____ Provided text
McKim said “White privilege” shows up in insignificant details that most people never observe or even think about, such as the shampoos that are automatically stocked in hotel rooms, which are designed to work for almost any hair type except for African-American hair. Those details, when added up, send a message and become brushstrokes in the tableau of daily experience, which differs according to race, he said.
“To fix disparities, we have to address those disparities in these races that are not being equally treated,” said McKim, who said he advocates affirmative action policies in education and employment. “People think that favoring people of color in a situation is going to take away from a White person. The idea of affirmative action is not to allow positions to be taken by less qualified candidates. It’s just that when two candidates are equally qualified, the person of color should get preference,” he said.
Many people, including conservative Whites and some Blacks, believe affirmative action results in quotas, and does not sufficiently reward effort or recognize merit, and creates unfairness in an attempt to correct injustice.
On one major point, most people of different races agree: No one wants any race to be seen as superior to another.
“CRT says there are normatives that are accorded based on skin color” which are important to be aware of and to address, said McKim. “Parents are right. We don’t want children to feel that because of the color of their skin, they should feel guilty for the way society operates today. The goal is for our children to understand how things really work, and they’ll be able to build this beloved country where people are treated equally.”
________
____ Input
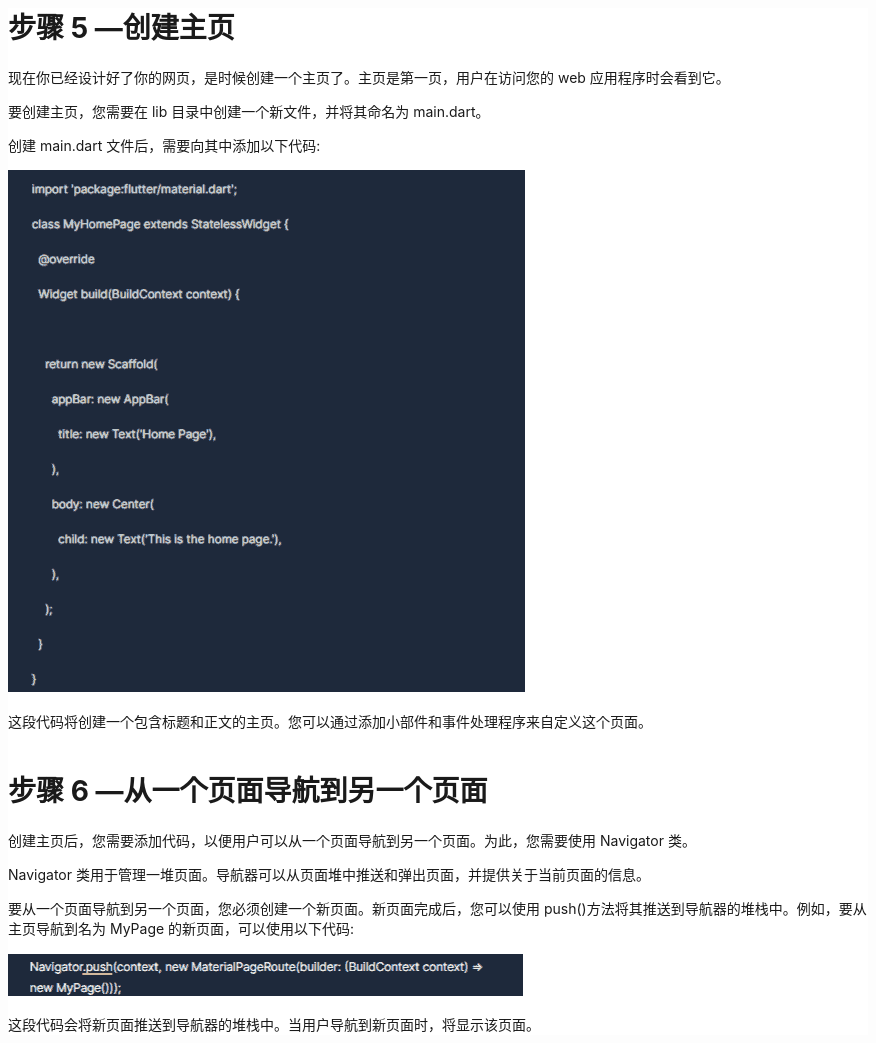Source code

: # 步骤 5 —创建主页

现在你已经设计好了你的网页，是时候创建一个主页了。主页是第一页，用户在访问您的 web 应用程序时会看到它。

要创建主页，您需要在 lib 目录中创建一个新文件，并将其命名为 main.dart。

创建 main.dart 文件后，需要向其中添加以下代码:

![](img/1050f65d4b9059077c17f725743b1039.png)

这段代码将创建一个包含标题和正文的主页。您可以通过添加小部件和事件处理程序来自定义这个页面。

# 步骤 6 —从一个页面导航到另一个页面

创建主页后，您需要添加代码，以便用户可以从一个页面导航到另一个页面。为此，您需要使用 Navigator 类。

Navigator 类用于管理一堆页面。导航器可以从页面堆中推送和弹出页面，并提供关于当前页面的信息。

要从一个页面导航到另一个页面，您必须创建一个新页面。新页面完成后，您可以使用 push()方法将其推送到导航器的堆栈中。例如，要从主页导航到名为 MyPage 的新页面，可以使用以下代码:

![](img/994d6389fcef12dd819d06b5b03af716.png)

这段代码会将新页面推送到导航器的堆栈中。当用户导航到新页面时，将显示该页面。
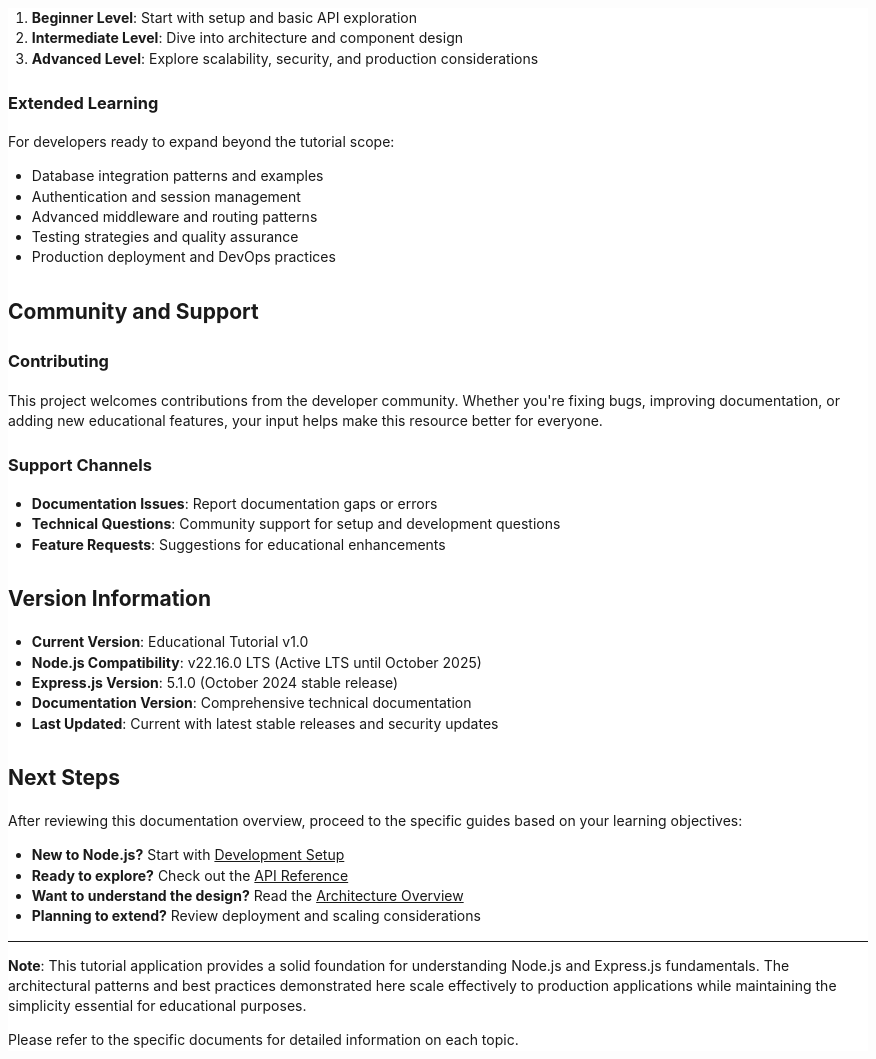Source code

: 1. **Beginner Level**: Start with setup and basic API exploration
2. **Intermediate Level**: Dive into architecture and component design
3. **Advanced Level**: Explore scalability, security, and production considerations

### Extended Learning
For developers ready to expand beyond the tutorial scope:
- Database integration patterns and examples
- Authentication and session management
- Advanced middleware and routing patterns
- Testing strategies and quality assurance
- Production deployment and DevOps practices

## Community and Support

### Contributing
This project welcomes contributions from the developer community. Whether you're fixing bugs, improving documentation, or adding new educational features, your input helps make this resource better for everyone.

### Support Channels
- **Documentation Issues**: Report documentation gaps or errors
- **Technical Questions**: Community support for setup and development questions
- **Feature Requests**: Suggestions for educational enhancements

## Version Information

- **Current Version**: Educational Tutorial v1.0
- **Node.js Compatibility**: v22.16.0 LTS (Active LTS until October 2025)
- **Express.js Version**: 5.1.0 (October 2024 stable release)
- **Documentation Version**: Comprehensive technical documentation
- **Last Updated**: Current with latest stable releases and security updates

## Next Steps

After reviewing this documentation overview, proceed to the specific guides based on your learning objectives:

- **New to Node.js?** Start with [Development Setup](./setup/development.md)
- **Ready to explore?** Check out the [API Reference](./api/hello.md)
- **Want to understand the design?** Read the [Architecture Overview](./architecture/overview.md)
- **Planning to extend?** Review deployment and scaling considerations

---

**Note**: This tutorial application provides a solid foundation for understanding Node.js and Express.js fundamentals. The architectural patterns and best practices demonstrated here scale effectively to production applications while maintaining the simplicity essential for educational purposes.

Please refer to the specific documents for detailed information on each topic.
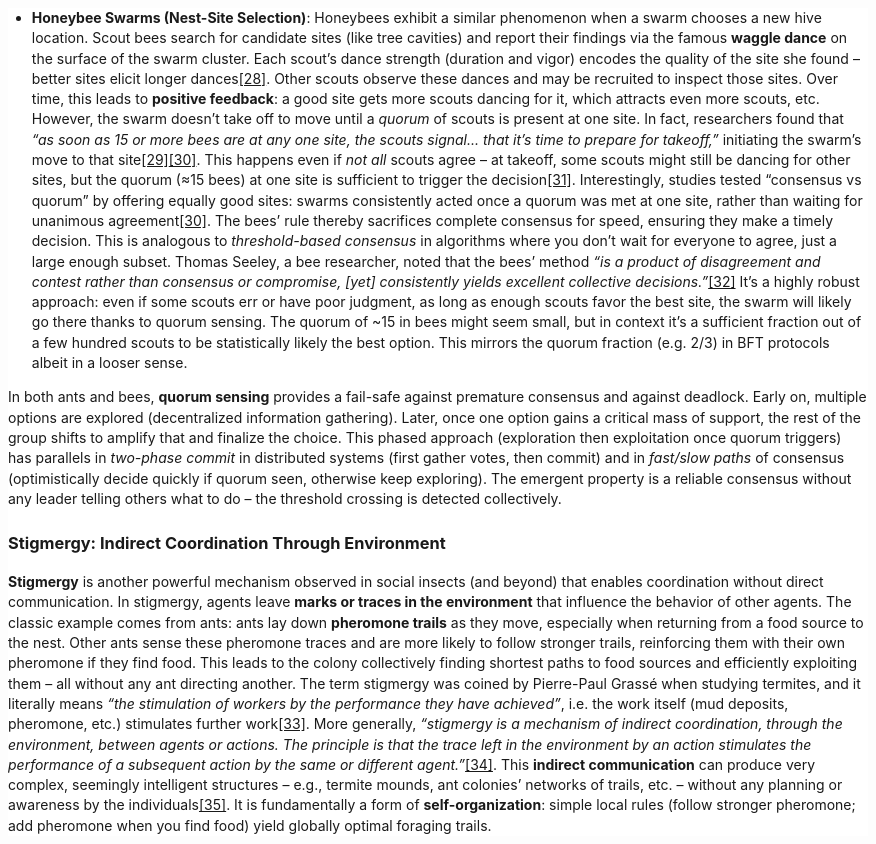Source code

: * **Honeybee Swarms (Nest-Site Selection)**: Honeybees exhibit a similar phenomenon when a swarm chooses a new hive location. Scout bees search for candidate sites (like tree cavities) and report their findings via the famous **waggle dance** on the surface of the swarm cluster. Each scout’s dance strength (duration and vigor) encodes the quality of the site she found – better sites elicit longer dances[\[28\]](https://news.cornell.edu/stories/2006/04/honeybee-decision-making-ability-rivals-any-department-committee#:~:text=The%20better%20the%20housing%20site%2C,rapidly%20at%20the%20best%20site). Other scouts observe these dances and may be recruited to inspect those sites. Over time, this leads to **positive feedback**: a good site gets more scouts dancing for it, which attracts even more scouts, etc. However, the swarm doesn’t take off to move until a *quorum* of scouts is present at one site. In fact, researchers found that *“as soon as 15 or more bees are at any one site, the scouts signal... that it’s time to prepare for takeoff,”* initiating the swarm’s move to that site[\[29\]](https://news.cornell.edu/stories/2006/04/honeybee-decision-making-ability-rivals-any-department-committee#:~:text=As%20soon%20as%2015%20or,off%20toward%20its%20new%20home)[\[30\]](https://news.cornell.edu/stories/2006/04/honeybee-decision-making-ability-rivals-any-department-committee#:~:text=To%20test%20whether%20the%20bees,quorum%20or%20consensus%2C%20the%20researchers). This happens even if *not all* scouts agree – at takeoff, some scouts might still be dancing for other sites, but the quorum (≈15 bees) at one site is sufficient to trigger the decision[\[31\]](https://news.cornell.edu/stories/2006/04/honeybee-decision-making-ability-rivals-any-department-committee#:~:text=%2A%20offered%20swarms%20two%20first,took%20almost%20twice%20as%20long). Interestingly, studies tested “consensus vs quorum” by offering equally good sites: swarms consistently acted once a quorum was met at one site, rather than waiting for unanimous agreement[\[30\]](https://news.cornell.edu/stories/2006/04/honeybee-decision-making-ability-rivals-any-department-committee#:~:text=To%20test%20whether%20the%20bees,quorum%20or%20consensus%2C%20the%20researchers). The bees’ rule thereby sacrifices complete consensus for speed, ensuring they make a timely decision. This is analogous to *threshold-based consensus* in algorithms where you don’t wait for everyone to agree, just a large enough subset. Thomas Seeley, a bee researcher, noted that the bees’ method *“is a product of disagreement and contest rather than consensus or compromise, \[yet\] consistently yields excellent collective decisions.”*[\[32\]](https://news.cornell.edu/stories/2006/04/honeybee-decision-making-ability-rivals-any-department-committee#:~:text=,said%20Seeley) It’s a highly robust approach: even if some scouts err or have poor judgment, as long as enough scouts favor the best site, the swarm will likely go there thanks to quorum sensing. The quorum of \~15 in bees might seem small, but in context it’s a sufficient fraction out of a few hundred scouts to be statistically likely the best option. This mirrors the quorum fraction (e.g. 2/3) in BFT protocols albeit in a looser sense.

In both ants and bees, **quorum sensing** provides a fail-safe against premature consensus and against deadlock. Early on, multiple options are explored (decentralized information gathering). Later, once one option gains a critical mass of support, the rest of the group shifts to amplify that and finalize the choice. This phased approach (exploration then exploitation once quorum triggers) has parallels in *two-phase commit* in distributed systems (first gather votes, then commit) and in *fast/slow paths* of consensus (optimistically decide quickly if quorum seen, otherwise keep exploring). The emergent property is a reliable consensus without any leader telling others what to do – the threshold crossing is detected collectively.

### Stigmergy: Indirect Coordination Through Environment

**Stigmergy** is another powerful mechanism observed in social insects (and beyond) that enables coordination without direct communication. In stigmergy, agents leave **marks or traces in the environment** that influence the behavior of other agents. The classic example comes from ants: ants lay down **pheromone trails** as they move, especially when returning from a food source to the nest. Other ants sense these pheromone traces and are more likely to follow stronger trails, reinforcing them with their own pheromone if they find food. This leads to the colony collectively finding shortest paths to food sources and efficiently exploiting them – all without any ant directing another. The term stigmergy was coined by Pierre-Paul Grassé when studying termites, and it literally means *“the stimulation of workers by the performance they have achieved”*, i.e. the work itself (mud deposits, pheromone, etc.) stimulates further work[\[33\]](https://en.wikipedia.org/wiki/Stigmergy#:~:text=in%201959%20to%20refer%20to,6). More generally, *“stigmergy is a mechanism of indirect coordination, through the environment, between agents or actions. The principle is that the trace left in the environment by an action stimulates the performance of a subsequent action by the same or different agent.”*[\[34\]](https://en.wikipedia.org/wiki/Stigmergy#:~:text=Stigmergy%20,2). This **indirect communication** can produce very complex, seemingly intelligent structures – e.g., termite mounds, ant colonies’ networks of trails, etc. – without any planning or awareness by the individuals[\[35\]](https://en.wikipedia.org/wiki/Stigmergy#:~:text=Stigmergy%20is%20a%20form%20of,3). It is fundamentally a form of **self-organization**: simple local rules (follow stronger pheromone; add pheromone when you find food) yield globally optimal foraging trails.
________
(Required tasks)
(1) Reproduce the passage on affirmative action word for word, in full.
(2) In the listing, start at the line that contains "# 步骤 5 —创建主页" and end after the line that contains "This project welcomes". Give only those lines again with "tutorial" swapped for "course", everything else unchanged and the pictures left out.

(Expected results)
(1)
McKim said “White privilege” shows up in insignificant details that most people never observe or even think about, such as the shampoos that are automatically stocked in hotel rooms, which are designed to work for almost any hair type except for African-American hair. Those details, when added up, send a message and become brushstrokes in the tableau of daily experience, which differs according to race, he said.
“To fix disparities, we have to address those disparities in these races that are not being equally treated,” said McKim, who said he advocates affirmative action policies in education and employment. “People think that favoring people of color in a situation is going to take away from a White person. The idea of affirmative action is not to allow positions to be taken by less qualified candidates. It’s just that when two candidates are equally qualified, the person of color should get preference,” he said.
Many people, including conservative Whites and some Blacks, believe affirmative action results in quotas, and does not sufficiently reward effort or recognize merit, and creates unfairness in an attempt to correct injustice.
On one major point, most people of different races agree: No one wants any race to be seen as superior to another.
“CRT says there are normatives that are accorded based on skin color” which are important to be aware of and to address, said McKim. “Parents are right. We don’t want children to feel that because of the color of their skin, they should feel guilty for the way society operates today. The goal is for our children to understand how things really work, and they’ll be able to build this beloved country where people are treated equally.”

(2)
: # 步骤 5 —创建主页

现在你已经设计好了你的网页，是时候创建一个主页了。主页是第一页，用户在访问您的 web 应用程序时会看到它。

要创建主页，您需要在 lib 目录中创建一个新文件，并将其命名为 main.dart。

创建 main.dart 文件后，需要向其中添加以下代码:

![](img/1050f65d4b9059077c17f725743b1039.png)

这段代码将创建一个包含标题和正文的主页。您可以通过添加小部件和事件处理程序来自定义这个页面。

# 步骤 6 —从一个页面导航到另一个页面

创建主页后，您需要添加代码，以便用户可以从一个页面导航到另一个页面。为此，您需要使用 Navigator 类。

Navigator 类用于管理一堆页面。导航器可以从页面堆中推送和弹出页面，并提供关于当前页面的信息。

要从一个页面导航到另一个页面，您必须创建一个新页面。新页面完成后，您可以使用 push()方法将其推送到导航器的堆栈中。例如，要从主页导航到名为 MyPage 的新页面，可以使用以下代码:

![](img/994d6389fcef12dd819d06b5b03af716.png)

这段代码会将新页面推送到导航器的堆栈中。当用户导航到新页面时，将显示该页面。
Source code

: 1. **Beginner Level**: Start with setup and basic API exploration
2. **Intermediate Level**: Dive into architecture and component design
3. **Advanced Level**: Explore scalability, security, and production considerations

### Extended Learning
For developers ready to expand beyond the course scope:
- Database integration patterns and examples
- Authentication and session management
- Advanced middleware and routing patterns
- Testing strategies and quality assurance
- Production deployment and DevOps practices

## Community and Support

### Contributing
This project welcomes contributions from the developer community. Whether you're fixing bugs, improving documentation, or adding new educational features, your input helps make this resource better for everyone.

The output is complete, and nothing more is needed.